Les grandes entreprises américaines ont créé énormément de valeur ces dernières années et restent incontournables. Le problème apparaît surtout lorsque l’ensemble d’un portefeuille dépend des mêmes entreprises, des mêmes secteurs et du même marché.
C’est précisément ce qui peut arriver avec certains grands indices mondiaux.
La progression des géants américains de la technologie a mécaniquement augmenté leur poids dans les indices. Les investisseurs qui achètent régulièrement ces indices renforcent ensuite cette exposition.
Cela fonctionne très bien lorsque Wall Street progresse. Mais un ETF ne décide pas de réduire son exposition parce qu’une entreprise devient trop chère ou parce que son environnement se dégrade : il suit son indice.
Comme le résume Bertrand Merveille, l’investisseur en ETF « subit positivement mais aussi négativement le marché ».
Gestion passive ou gestion active ?
Cela ne signifie pas que les ETF sont à éviter. Les deux approches peuvent être complémentaires.
La gestion passive permet d’obtenir simplement une exposition à un marché. La gestion active cherche au contraire à sélectionner certaines entreprises et à adapter le portefeuille lorsque l’environnement change.
Elle permet également d’explorer des zones moins représentées dans les grands indices.
Dans le fonds européen évoqué par David Benmussa, par exemple, près de la moitié du portefeuille est constituée de petites et moyennes capitalisations, avec également une exposition importante aux entreprises nordiques. Ce sont précisément des sociétés qu’un investisseur français connaît parfois beaucoup moins bien que les géants américains.
La gestion active n’est évidemment pas une garantie de surperformance. Elle peut elle aussi se tromper.

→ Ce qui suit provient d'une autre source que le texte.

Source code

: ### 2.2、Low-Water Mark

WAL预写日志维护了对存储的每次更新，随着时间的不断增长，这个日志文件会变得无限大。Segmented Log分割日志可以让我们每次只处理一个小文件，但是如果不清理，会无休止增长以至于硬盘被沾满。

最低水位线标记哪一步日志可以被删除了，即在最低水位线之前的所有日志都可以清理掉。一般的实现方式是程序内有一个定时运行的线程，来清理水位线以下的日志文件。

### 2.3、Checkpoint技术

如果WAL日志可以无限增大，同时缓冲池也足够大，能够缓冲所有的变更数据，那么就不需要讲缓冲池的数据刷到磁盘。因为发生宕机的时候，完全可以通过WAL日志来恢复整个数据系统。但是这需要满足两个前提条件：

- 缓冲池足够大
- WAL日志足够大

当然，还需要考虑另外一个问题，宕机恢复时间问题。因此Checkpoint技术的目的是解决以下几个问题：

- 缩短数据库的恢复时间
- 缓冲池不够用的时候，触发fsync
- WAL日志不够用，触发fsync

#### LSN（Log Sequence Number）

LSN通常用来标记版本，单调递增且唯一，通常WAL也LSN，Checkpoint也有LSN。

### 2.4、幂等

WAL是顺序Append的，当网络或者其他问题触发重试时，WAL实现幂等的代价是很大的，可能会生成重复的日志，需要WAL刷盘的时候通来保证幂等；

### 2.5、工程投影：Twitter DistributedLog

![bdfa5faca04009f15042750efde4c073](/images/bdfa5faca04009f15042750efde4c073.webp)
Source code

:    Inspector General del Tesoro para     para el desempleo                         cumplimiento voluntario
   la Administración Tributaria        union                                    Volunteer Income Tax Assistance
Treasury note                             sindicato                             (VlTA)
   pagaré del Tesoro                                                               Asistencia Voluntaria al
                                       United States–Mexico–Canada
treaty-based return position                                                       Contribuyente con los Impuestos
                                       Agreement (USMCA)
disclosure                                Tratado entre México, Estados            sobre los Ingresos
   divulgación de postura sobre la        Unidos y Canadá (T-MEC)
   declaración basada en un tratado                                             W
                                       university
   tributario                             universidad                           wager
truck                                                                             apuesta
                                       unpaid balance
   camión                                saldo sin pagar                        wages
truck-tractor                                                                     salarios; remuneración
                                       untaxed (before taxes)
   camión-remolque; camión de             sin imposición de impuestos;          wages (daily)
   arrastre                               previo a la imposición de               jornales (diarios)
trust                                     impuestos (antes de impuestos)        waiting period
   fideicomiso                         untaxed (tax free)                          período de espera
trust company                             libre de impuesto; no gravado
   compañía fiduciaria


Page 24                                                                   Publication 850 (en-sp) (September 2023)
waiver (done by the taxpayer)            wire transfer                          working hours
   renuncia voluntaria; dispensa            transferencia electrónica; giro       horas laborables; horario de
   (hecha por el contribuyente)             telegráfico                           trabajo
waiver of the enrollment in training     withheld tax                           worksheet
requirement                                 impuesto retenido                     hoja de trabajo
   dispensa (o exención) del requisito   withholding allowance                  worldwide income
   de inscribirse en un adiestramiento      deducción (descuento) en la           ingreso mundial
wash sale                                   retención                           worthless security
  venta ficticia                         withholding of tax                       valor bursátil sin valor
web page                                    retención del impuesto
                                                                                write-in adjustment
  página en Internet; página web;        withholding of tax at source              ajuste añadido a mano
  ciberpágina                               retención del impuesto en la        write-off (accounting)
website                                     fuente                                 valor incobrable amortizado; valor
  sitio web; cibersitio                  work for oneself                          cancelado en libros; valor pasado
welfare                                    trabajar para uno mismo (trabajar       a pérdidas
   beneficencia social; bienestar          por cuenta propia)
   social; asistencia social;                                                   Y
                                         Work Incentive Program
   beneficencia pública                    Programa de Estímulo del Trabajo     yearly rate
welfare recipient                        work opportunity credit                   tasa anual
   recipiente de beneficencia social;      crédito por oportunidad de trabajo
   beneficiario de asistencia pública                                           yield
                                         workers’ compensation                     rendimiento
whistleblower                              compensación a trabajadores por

Bertrand Merveille cite notamment le Covid comme exemple de choc extérieur difficile à anticiper, qui avait fortement affecté certaines entreprises pourtant solides sur le plan fondamental.
Diversifier plutôt que remplacer
La question n’est donc probablement pas : « Faut-il vendre toutes ses actions américaines pour acheter européen ? »
Il s’agit plutôt de se demander si un portefeuille composé essentiellement de MSCI World, de S&P 500 ou de Nasdaq est réellement aussi diversifié qu’il en a l’air.
Réintroduire des actions européennes peut permettre de diversifier les zones géographiques, mais aussi les secteurs et les tailles d’entreprises auxquels son patrimoine est exposé.
Il faut également tenir compte du risque de change. Pour un investisseur dont le patrimoine est libellé en euros, une performance réalisée sur les marchés américains peut être amplifiée ou réduite par l’évolution du dollar face à l’euro.
Et il n’est pas nécessaire de chercher le moment parfait pour commencer. Investir progressivement et régulièrement permet d’éviter de faire dépendre toute sa décision d’un seul point d’entrée sur les marchés.
Investir européen sans sacrifier la performance
Reste une question essentielle : faut-il accepter de gagner moins simplement pour financer l’Europe ?
Pas nécessairement.
Le patriotisme ne peut pas être le seul critère d’investissement. Une entreprise reste un investissement : son modèle économique, sa valorisation, sa capacité à générer des bénéfices et ses perspectives doivent rester au centre de la décision.
Mais l’Europe dispose d’entreprises mondiales, parfois moins connues et valorisées différemment de leurs équivalents américains. C’est précisément ce qui attire également certains investisseurs internationaux, à la recherche d’entreprises de qualité à des valorisations européennes.
La souveraineté peut donc devenir un véritable thème d’investissement, à condition de ne pas la transformer en simple slogan.
Car derrière ce mot se trouvent des besoins très concrets : produire davantage en Europe, moderniser les infrastructures, sécuriser l’énergie, renforcer la défense et développer les technologies dont le continent aura besoin demain.
Et pour financer tout cela, l’Europe possède déjà une ressource considérable : l’épargne de ses habitants. La vraie question est désormais de savoir où nous voulons qu’elle travaille.